Leslie describes the state of journalism when she began writing in the Fifties for the Express – dominated by machismo and alcohol. She negates the idea of the Swinging Sixties as a media construct coined with hindsight. She claims, “Of course, the Sixties didn’t swing in Hull or Gravesend. In reality, outside a small geographical section of London, Britain as a whole remained as purse-mouthed, frugal and dyed-in-the-wool conservative as ever.”

Through her years in journalism Leslie saw changes in gender politics but also in class obsession, when regional accents, rather than Received Pronunciation, became de rigueur. Don’t imagine however, that Leslie feels protective towards the sisterhood. She shows a lack of support for other women: she not only wants to be one of the lads, but the only woman in a masculine environs. She refers to women as “frizzy-haired” and picks on their appearance when it has no relevance, taking sideswipes at Guardian readers and other females. Her attitude towards sexual abuse is outmoded and shocking in its lack of compassion. She can be sympathetic to women as long as they are not Western or possible competitors, demonstrating an interest in the rates of literacy among Arab women, but only inasmuch as it effects the economy.

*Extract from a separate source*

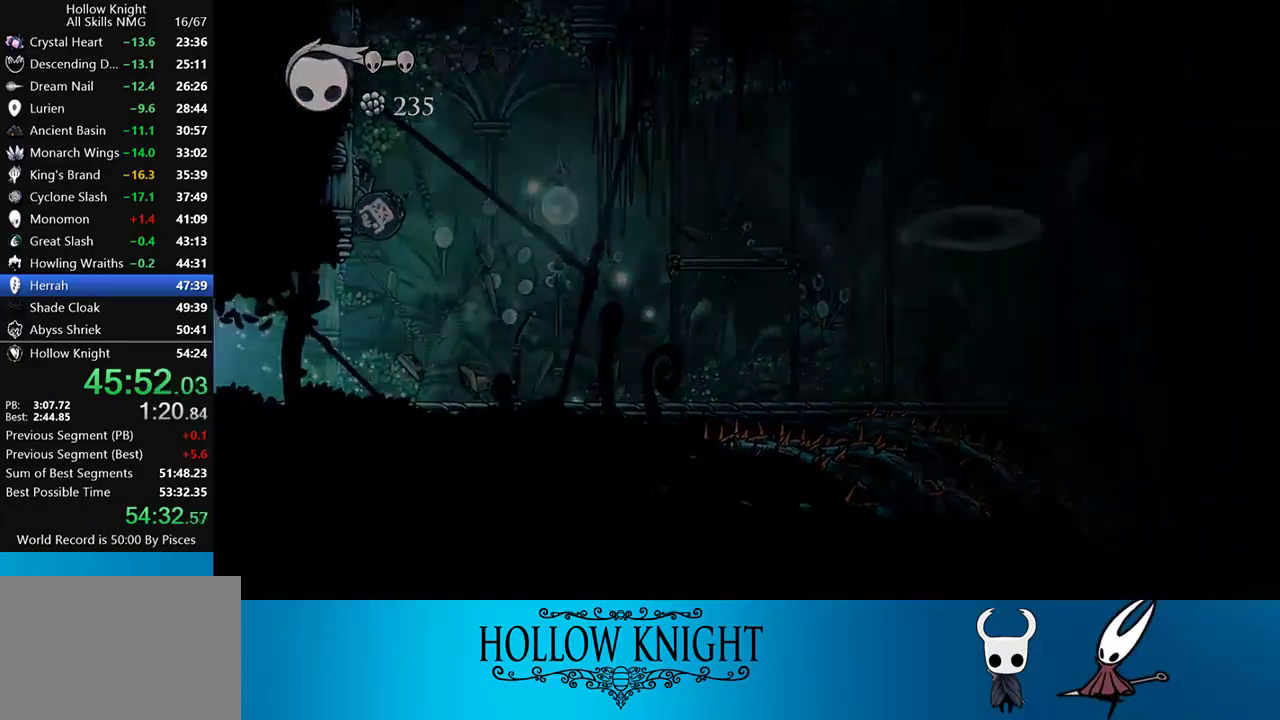
{"buttons": [], "events": []}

Of course, she has strong opinions, many of which I don’t agree with, and she records some of her writings simply because she is proud of the rhetoric. They sound alarmingly like screaming Daily Mail oratory. Her piece on the release of Mandela tells us more about her than him, and she has a sneering way of writing about people of whom she doesn’t approve. When confronted with something she doesn’t understand, she turns to typical right-wing hard-line criticism and disparagement.

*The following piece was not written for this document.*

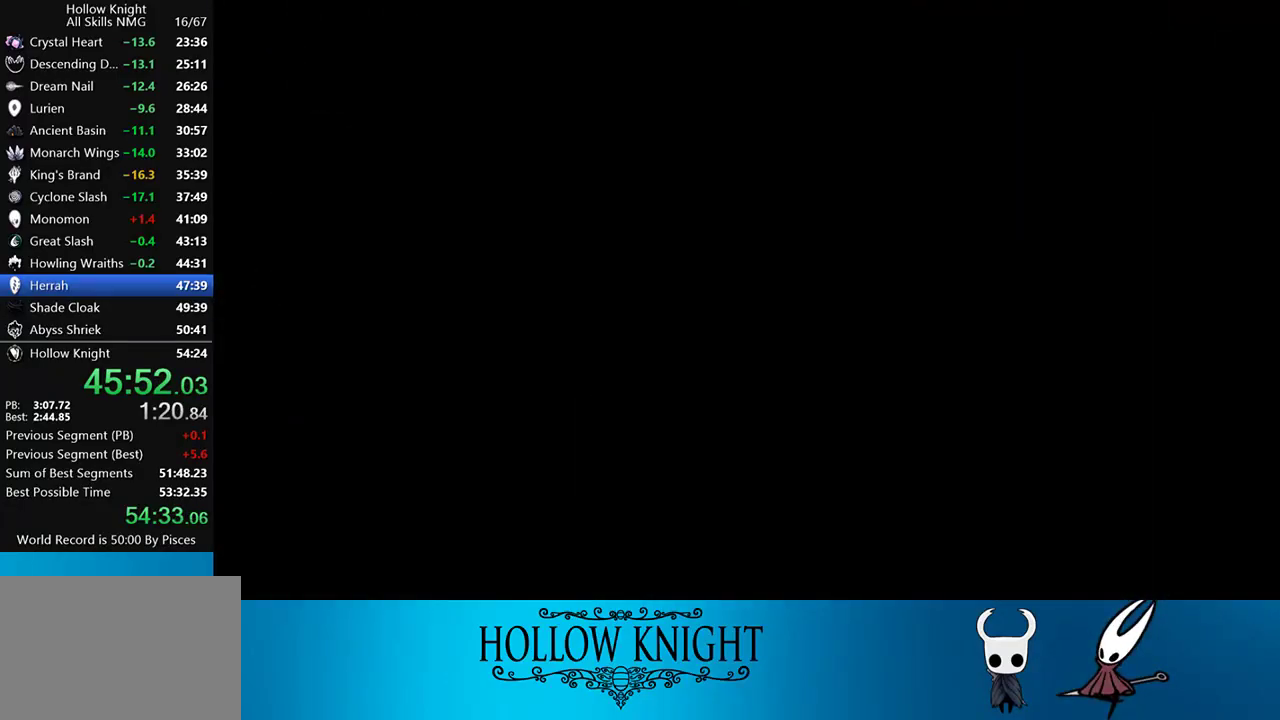
{"buttons": [], "events": []}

She can be cringe-worthily cocksure, and her attitude on war is fairly simplistic with clear-cut terms of right and wrong (left). I may not agree with her political leanings, and some of her caustic comments display an unpleasant bitterness, but there are some mitigating sections of great descriptive writing. This is generally an interesting examination of journalism through the past few decades, with particular interest in her early years of sexual and class oppression; perhaps as a lighter counterpoint to Kate Adie’s The Kindness of Strangers.